[MATERIAL TO PROCESS]

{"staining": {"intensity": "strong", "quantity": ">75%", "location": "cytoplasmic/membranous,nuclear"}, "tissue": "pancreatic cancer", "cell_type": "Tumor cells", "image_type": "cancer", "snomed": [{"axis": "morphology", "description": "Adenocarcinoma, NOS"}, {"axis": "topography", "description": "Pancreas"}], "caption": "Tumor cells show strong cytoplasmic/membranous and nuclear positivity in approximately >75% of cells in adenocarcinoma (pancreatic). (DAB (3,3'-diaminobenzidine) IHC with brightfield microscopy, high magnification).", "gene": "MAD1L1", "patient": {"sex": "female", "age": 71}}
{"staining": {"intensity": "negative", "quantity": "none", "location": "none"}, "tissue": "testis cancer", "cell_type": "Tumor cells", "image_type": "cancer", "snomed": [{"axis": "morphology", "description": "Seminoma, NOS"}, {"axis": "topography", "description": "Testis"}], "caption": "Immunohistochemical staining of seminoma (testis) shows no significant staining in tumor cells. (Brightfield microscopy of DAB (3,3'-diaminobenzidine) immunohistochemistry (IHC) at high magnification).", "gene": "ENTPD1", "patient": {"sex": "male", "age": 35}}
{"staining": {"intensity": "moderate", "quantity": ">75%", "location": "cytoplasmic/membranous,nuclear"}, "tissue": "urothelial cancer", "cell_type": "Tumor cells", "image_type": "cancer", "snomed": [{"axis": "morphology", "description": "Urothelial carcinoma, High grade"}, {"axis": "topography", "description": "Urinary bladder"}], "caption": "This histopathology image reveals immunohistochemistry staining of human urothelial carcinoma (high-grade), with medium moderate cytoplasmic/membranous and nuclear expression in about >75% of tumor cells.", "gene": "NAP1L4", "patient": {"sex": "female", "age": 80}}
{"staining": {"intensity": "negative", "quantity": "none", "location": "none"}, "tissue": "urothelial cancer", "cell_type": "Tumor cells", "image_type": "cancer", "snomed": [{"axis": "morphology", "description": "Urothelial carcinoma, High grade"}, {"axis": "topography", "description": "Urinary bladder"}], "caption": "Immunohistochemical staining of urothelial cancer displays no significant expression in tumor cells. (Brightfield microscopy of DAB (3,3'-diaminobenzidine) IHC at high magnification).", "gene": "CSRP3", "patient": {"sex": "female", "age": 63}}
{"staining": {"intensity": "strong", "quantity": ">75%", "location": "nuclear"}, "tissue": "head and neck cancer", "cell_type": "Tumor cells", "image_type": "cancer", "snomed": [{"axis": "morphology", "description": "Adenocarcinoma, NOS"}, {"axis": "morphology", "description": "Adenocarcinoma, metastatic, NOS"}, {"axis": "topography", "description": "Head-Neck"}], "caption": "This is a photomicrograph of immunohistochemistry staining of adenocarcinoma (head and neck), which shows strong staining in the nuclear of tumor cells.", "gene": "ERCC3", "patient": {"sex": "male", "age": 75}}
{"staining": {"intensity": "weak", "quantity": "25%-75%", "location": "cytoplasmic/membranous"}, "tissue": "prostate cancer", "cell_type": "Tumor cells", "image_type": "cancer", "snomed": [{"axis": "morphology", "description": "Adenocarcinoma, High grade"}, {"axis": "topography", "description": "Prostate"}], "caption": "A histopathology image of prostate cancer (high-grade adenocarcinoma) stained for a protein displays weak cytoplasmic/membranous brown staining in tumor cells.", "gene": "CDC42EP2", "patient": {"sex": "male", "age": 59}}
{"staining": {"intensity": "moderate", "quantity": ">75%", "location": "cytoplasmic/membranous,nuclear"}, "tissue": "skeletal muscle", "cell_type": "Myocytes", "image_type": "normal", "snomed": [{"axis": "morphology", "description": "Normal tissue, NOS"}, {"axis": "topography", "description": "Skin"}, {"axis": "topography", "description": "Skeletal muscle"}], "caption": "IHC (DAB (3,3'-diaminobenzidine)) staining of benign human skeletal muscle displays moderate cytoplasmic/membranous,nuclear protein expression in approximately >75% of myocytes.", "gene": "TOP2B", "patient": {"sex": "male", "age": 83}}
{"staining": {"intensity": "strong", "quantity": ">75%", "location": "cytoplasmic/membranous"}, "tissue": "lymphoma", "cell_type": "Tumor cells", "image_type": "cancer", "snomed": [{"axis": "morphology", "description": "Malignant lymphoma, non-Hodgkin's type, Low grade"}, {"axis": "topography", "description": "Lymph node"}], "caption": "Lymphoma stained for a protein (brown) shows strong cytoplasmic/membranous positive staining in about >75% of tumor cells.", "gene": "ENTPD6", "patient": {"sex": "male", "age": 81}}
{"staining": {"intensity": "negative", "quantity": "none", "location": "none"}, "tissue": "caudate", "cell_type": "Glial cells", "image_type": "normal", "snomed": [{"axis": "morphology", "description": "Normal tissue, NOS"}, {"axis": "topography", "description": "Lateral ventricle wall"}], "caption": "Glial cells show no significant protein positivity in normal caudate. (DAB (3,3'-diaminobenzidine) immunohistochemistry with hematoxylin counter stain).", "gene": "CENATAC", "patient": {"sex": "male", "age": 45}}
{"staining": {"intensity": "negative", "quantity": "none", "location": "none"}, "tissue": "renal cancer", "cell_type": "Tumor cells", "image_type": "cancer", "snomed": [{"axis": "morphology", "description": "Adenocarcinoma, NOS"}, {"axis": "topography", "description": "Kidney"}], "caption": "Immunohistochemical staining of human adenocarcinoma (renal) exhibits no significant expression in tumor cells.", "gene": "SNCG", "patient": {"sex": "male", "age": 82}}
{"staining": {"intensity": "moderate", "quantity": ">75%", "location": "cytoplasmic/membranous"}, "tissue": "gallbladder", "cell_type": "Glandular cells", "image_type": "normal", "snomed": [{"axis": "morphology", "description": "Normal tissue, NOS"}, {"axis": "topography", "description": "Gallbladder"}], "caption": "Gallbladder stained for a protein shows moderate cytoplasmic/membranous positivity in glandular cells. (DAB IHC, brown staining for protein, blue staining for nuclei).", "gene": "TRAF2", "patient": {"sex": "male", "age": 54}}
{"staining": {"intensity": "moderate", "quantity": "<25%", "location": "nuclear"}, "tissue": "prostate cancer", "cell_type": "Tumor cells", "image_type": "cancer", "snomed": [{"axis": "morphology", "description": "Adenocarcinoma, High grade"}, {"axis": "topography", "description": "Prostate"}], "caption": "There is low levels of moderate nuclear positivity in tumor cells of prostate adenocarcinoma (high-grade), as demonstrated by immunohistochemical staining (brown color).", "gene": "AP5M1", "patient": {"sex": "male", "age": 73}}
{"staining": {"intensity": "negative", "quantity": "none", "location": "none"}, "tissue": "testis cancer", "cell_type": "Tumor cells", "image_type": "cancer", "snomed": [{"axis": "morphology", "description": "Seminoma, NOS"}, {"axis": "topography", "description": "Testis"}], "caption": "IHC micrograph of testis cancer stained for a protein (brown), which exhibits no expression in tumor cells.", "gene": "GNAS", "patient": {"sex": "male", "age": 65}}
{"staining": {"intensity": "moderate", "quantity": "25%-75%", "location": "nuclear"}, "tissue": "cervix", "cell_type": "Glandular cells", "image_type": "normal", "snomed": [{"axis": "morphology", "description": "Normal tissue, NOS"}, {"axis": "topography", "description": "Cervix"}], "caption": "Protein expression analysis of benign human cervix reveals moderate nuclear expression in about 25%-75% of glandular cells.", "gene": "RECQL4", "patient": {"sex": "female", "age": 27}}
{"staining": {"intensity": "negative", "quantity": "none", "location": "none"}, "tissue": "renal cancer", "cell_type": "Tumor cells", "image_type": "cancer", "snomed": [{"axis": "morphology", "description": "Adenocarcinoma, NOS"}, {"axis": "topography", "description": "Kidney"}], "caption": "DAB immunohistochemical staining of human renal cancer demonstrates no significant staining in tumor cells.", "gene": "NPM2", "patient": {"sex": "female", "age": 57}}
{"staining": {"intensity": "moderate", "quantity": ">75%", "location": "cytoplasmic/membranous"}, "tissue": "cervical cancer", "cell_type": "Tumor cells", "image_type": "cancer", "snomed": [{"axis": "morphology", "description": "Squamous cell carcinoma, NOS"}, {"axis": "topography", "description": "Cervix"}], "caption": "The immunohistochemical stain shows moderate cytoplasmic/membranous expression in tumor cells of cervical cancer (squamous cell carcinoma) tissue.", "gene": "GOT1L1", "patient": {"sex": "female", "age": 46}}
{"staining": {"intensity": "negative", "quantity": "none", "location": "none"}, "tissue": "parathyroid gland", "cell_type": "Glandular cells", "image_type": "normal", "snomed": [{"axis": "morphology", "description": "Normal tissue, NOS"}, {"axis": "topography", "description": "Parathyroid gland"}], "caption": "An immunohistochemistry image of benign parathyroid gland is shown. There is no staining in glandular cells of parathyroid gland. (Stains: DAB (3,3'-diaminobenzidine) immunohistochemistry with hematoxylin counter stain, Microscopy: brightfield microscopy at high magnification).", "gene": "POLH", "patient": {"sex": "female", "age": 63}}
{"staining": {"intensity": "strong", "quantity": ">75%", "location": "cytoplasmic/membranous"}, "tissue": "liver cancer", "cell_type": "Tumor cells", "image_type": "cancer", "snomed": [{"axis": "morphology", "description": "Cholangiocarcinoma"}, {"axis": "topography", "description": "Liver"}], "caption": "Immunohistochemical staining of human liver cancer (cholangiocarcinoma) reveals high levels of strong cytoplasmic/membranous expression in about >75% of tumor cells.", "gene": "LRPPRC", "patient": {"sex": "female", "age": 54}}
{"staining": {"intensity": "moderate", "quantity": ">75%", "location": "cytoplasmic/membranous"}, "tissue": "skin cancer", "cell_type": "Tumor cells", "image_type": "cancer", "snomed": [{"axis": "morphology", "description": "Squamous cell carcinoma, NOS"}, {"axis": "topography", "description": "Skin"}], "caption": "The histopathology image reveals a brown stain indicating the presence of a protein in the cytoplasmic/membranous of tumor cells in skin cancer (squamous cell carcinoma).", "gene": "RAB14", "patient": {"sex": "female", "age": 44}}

[/MATERIAL TO PROCESS]

_THE TASK_
Beginning with the first line above, could you copy every line exactly, up to and including the one with "staining of urothelial"?

_OUTPUT FOR THIS TASK_
{"staining": {"intensity": "strong", "quantity": ">75%", "location": "cytoplasmic/membranous,nuclear"}, "tissue": "pancreatic cancer", "cell_type": "Tumor cells", "image_type": "cancer", "snomed": [{"axis": "morphology", "description": "Adenocarcinoma, NOS"}, {"axis": "topography", "description": "Pancreas"}], "caption": "Tumor cells show strong cytoplasmic/membranous and nuclear positivity in approximately >75% of cells in adenocarcinoma (pancreatic). (DAB (3,3'-diaminobenzidine) IHC with brightfield microscopy, high magnification).", "gene": "MAD1L1", "patient": {"sex": "female", "age": 71}}
{"staining": {"intensity": "negative", "quantity": "none", "location": "none"}, "tissue": "testis cancer", "cell_type": "Tumor cells", "image_type": "cancer", "snomed": [{"axis": "morphology", "description": "Seminoma, NOS"}, {"axis": "topography", "description": "Testis"}], "caption": "Immunohistochemical staining of seminoma (testis) shows no significant staining in tumor cells. (Brightfield microscopy of DAB (3,3'-diaminobenzidine) immunohistochemistry (IHC) at high magnification).", "gene": "ENTPD1", "patient": {"sex": "male", "age": 35}}
{"staining": {"intensity": "moderate", "quantity": ">75%", "location": "cytoplasmic/membranous,nuclear"}, "tissue": "urothelial cancer", "cell_type": "Tumor cells", "image_type": "cancer", "snomed": [{"axis": "morphology", "description": "Urothelial carcinoma, High grade"}, {"axis": "topography", "description": "Urinary bladder"}], "caption": "This histopathology image reveals immunohistochemistry staining of human urothelial carcinoma (high-grade), with medium moderate cytoplasmic/membranous and nuclear expression in about >75% of tumor cells.", "gene": "NAP1L4", "patient": {"sex": "female", "age": 80}}
{"staining": {"intensity": "negative", "quantity": "none", "location": "none"}, "tissue": "urothelial cancer", "cell_type": "Tumor cells", "image_type": "cancer", "snomed": [{"axis": "morphology", "description": "Urothelial carcinoma, High grade"}, {"axis": "topography", "description": "Urinary bladder"}], "caption": "Immunohistochemical staining of urothelial cancer displays no significant expression in tumor cells. (Brightfield microscopy of DAB (3,3'-diaminobenzidine) IHC at high magnification).", "gene": "CSRP3", "patient": {"sex": "female", "age": 63}}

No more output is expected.